§ PROMPT
Print word for word the first line of the records below and every following line through the one containing "Apr 8th 2021"; print nothing else.

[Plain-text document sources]
______________________________

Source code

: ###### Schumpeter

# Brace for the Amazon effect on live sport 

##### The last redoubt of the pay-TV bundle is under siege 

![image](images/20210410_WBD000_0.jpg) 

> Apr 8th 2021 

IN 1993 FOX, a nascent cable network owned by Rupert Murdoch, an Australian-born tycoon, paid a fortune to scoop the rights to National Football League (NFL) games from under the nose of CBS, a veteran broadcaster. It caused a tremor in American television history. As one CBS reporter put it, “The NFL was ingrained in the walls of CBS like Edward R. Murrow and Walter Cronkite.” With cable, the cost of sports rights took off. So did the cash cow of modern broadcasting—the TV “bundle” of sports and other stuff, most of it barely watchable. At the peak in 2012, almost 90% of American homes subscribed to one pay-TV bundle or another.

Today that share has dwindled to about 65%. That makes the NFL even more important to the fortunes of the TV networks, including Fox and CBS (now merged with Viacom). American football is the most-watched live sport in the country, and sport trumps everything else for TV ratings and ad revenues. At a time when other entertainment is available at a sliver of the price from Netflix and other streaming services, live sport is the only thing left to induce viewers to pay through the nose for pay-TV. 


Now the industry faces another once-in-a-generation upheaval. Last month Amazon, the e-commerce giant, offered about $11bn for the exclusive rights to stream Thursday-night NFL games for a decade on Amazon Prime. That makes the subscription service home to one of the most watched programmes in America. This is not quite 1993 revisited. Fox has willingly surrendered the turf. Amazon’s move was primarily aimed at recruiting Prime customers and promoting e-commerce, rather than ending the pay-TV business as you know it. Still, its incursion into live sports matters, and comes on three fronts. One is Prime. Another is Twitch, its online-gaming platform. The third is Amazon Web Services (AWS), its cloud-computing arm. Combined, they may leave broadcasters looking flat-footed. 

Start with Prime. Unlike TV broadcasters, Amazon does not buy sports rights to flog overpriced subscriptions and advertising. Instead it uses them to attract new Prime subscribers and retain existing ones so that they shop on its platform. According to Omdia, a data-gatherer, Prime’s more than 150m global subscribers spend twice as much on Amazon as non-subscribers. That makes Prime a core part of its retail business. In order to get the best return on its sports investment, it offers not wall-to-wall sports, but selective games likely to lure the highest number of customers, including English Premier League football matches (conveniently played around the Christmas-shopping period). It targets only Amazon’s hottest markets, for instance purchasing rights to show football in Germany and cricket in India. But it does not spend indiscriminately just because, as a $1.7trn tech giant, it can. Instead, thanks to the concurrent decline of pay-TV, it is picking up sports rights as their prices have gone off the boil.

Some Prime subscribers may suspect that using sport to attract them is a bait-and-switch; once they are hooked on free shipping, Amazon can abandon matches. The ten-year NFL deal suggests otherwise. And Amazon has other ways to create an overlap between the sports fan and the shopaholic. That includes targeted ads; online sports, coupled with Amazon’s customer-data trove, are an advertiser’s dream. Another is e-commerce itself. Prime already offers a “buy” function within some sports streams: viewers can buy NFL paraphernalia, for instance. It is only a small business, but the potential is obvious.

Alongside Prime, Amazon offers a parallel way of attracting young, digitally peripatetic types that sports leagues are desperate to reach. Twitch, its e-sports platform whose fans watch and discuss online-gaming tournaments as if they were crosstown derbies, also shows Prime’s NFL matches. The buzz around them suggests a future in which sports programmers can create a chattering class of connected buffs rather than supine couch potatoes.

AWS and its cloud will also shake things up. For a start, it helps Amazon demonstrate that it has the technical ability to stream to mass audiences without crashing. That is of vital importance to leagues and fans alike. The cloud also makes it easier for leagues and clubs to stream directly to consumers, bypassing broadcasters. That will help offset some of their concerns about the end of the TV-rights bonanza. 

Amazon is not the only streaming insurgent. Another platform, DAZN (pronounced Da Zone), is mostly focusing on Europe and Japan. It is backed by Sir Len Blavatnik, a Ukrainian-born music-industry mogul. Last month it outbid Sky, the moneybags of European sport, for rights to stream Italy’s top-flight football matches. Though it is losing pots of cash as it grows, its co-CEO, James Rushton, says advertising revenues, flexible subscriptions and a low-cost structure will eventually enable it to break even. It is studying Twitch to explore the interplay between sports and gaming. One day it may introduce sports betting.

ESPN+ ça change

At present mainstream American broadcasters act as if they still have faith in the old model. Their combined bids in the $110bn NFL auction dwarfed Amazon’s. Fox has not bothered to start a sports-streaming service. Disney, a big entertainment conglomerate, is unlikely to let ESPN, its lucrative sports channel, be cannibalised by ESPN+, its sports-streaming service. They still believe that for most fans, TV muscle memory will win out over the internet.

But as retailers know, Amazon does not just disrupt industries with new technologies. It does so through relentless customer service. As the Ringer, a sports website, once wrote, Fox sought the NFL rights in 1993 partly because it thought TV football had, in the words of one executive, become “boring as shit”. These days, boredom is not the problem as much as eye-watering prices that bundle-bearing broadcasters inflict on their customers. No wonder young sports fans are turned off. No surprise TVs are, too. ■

______________________________

§ ANSWER
Source code

: ###### Schumpeter

# Brace for the Amazon effect on live sport 

##### The last redoubt of the pay-TV bundle is under siege 

![image](images/20210410_WBD000_0.jpg) 

> Apr 8th 2021 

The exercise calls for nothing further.